- _Supplied text_

□ □ □

In this course, we consider a variety techniques by which security can be ensured at the programming language level:

  • Reference Monitors.  The most common security enforcement mechanism is the operating system, acting as a reference monitor.  A reference monitor "watches" security-related actions, and prevents those actions that would lead to a violation.  We will look at a variety of techniques for implementing reference monitors through program transformation and checking.  Examples include Java stack inspection and Software-based Fault Isolation.
  • Type checking.  Traditional views of types are as descriptors of data format, e.g. as integers, strings, and pointers.  Ensuring that a program adheres to the sepcification of its types, termed type-safety, is sufficient to rule out many common attacks, including buffer overflows.  We will consider two ways in which types have been applied to machine code to certify that an executable is type-safe.

□ □ □

- _Extracted data_
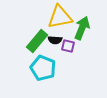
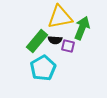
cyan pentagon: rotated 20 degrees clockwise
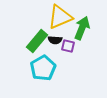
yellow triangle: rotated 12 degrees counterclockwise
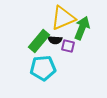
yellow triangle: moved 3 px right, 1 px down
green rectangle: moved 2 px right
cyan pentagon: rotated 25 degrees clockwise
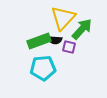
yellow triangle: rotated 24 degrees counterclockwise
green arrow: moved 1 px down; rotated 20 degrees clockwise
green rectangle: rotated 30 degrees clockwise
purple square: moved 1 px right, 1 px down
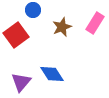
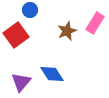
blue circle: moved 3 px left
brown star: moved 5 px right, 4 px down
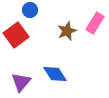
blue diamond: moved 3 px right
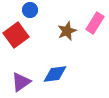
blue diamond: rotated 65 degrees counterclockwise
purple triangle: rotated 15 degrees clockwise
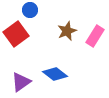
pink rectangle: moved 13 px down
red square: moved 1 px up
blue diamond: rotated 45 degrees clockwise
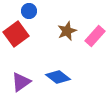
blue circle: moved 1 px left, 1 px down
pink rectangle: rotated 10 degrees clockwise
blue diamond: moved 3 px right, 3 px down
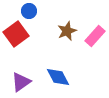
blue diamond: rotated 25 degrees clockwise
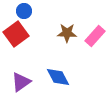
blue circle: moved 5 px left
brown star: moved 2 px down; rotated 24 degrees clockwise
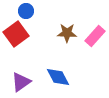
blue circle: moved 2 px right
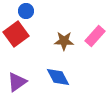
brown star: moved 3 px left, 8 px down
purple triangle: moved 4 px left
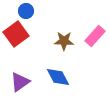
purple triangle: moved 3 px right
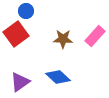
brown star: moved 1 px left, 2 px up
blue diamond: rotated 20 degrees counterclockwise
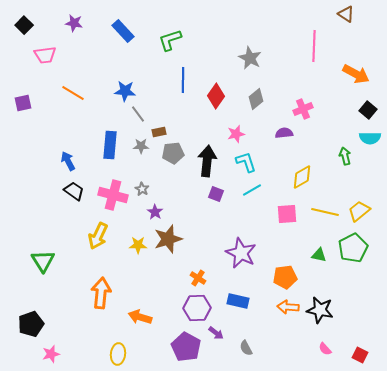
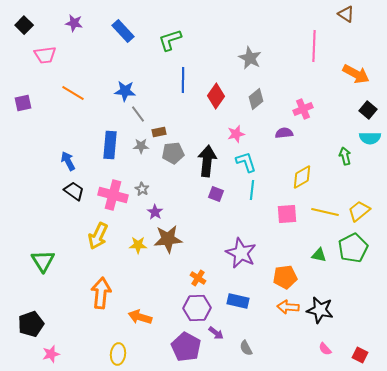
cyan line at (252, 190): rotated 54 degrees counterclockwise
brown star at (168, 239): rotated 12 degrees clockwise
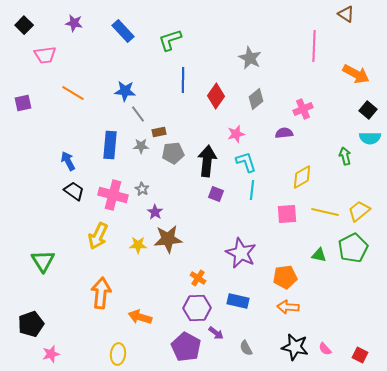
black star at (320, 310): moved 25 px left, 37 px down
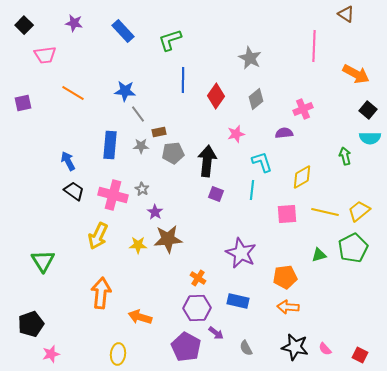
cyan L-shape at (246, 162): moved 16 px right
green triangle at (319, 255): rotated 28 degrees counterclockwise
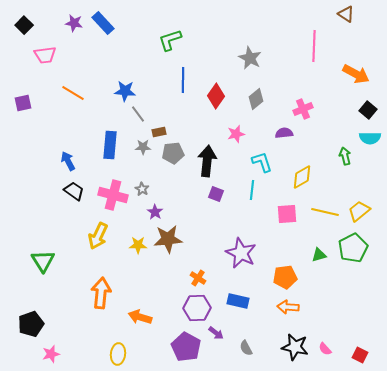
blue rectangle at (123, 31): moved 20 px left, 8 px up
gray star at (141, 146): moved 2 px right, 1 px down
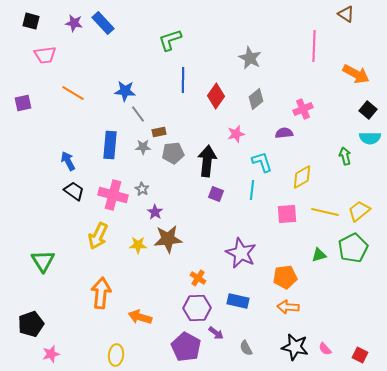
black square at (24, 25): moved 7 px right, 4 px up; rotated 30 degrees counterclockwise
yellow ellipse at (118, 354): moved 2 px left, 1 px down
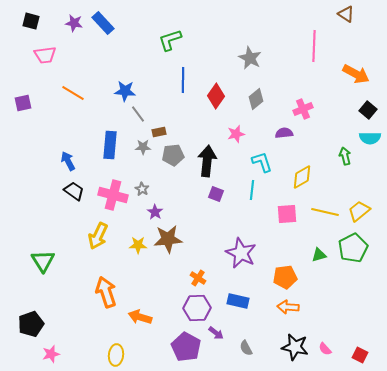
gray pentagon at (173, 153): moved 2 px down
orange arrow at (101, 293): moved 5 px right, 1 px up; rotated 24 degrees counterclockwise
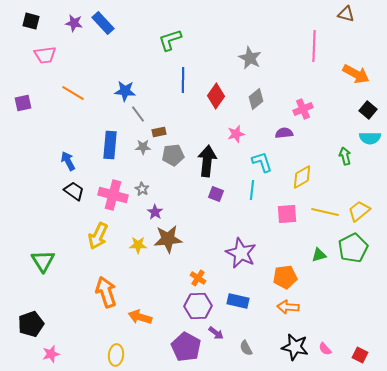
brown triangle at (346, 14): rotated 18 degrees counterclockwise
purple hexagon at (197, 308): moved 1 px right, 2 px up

□ □ □

- _Exercises to complete_
a) Which kinds of data format does the course overview give as examples of traditional views of types?
b) Repeat word for word the part of the course overview starting with "In this course, we" and going on through "Software-based Fault Isolation.".
c) Condense the paragraph of the course overview that begins "Reference Monitors." into a short bulleted list that keeps its main facts.

- _Answers to the exercises_
a) Integers, strings, and pointers.

b)
In this course, we consider a variety techniques by which security can be ensured at the programming language level:

  • Reference Monitors.  The most common security enforcement mechanism is the operating system, acting as a reference monitor.  A reference monitor "watches" security-related actions, and prevents those actions that would lead to a violation.  We will look at a variety of techniques for implementing reference monitors through program transformation and checking.  Examples include Java stack inspection and Software-based Fault Isolation.

c)
- The operating system, acting as a reference monitor, is the most common security enforcement mechanism.
- A reference monitor watches security-related actions and prevents those that would lead to a violation.
- The course covers techniques for implementing reference monitors through program transformation and checking.
- Examples: Java stack inspection and Software-based Fault Isolation.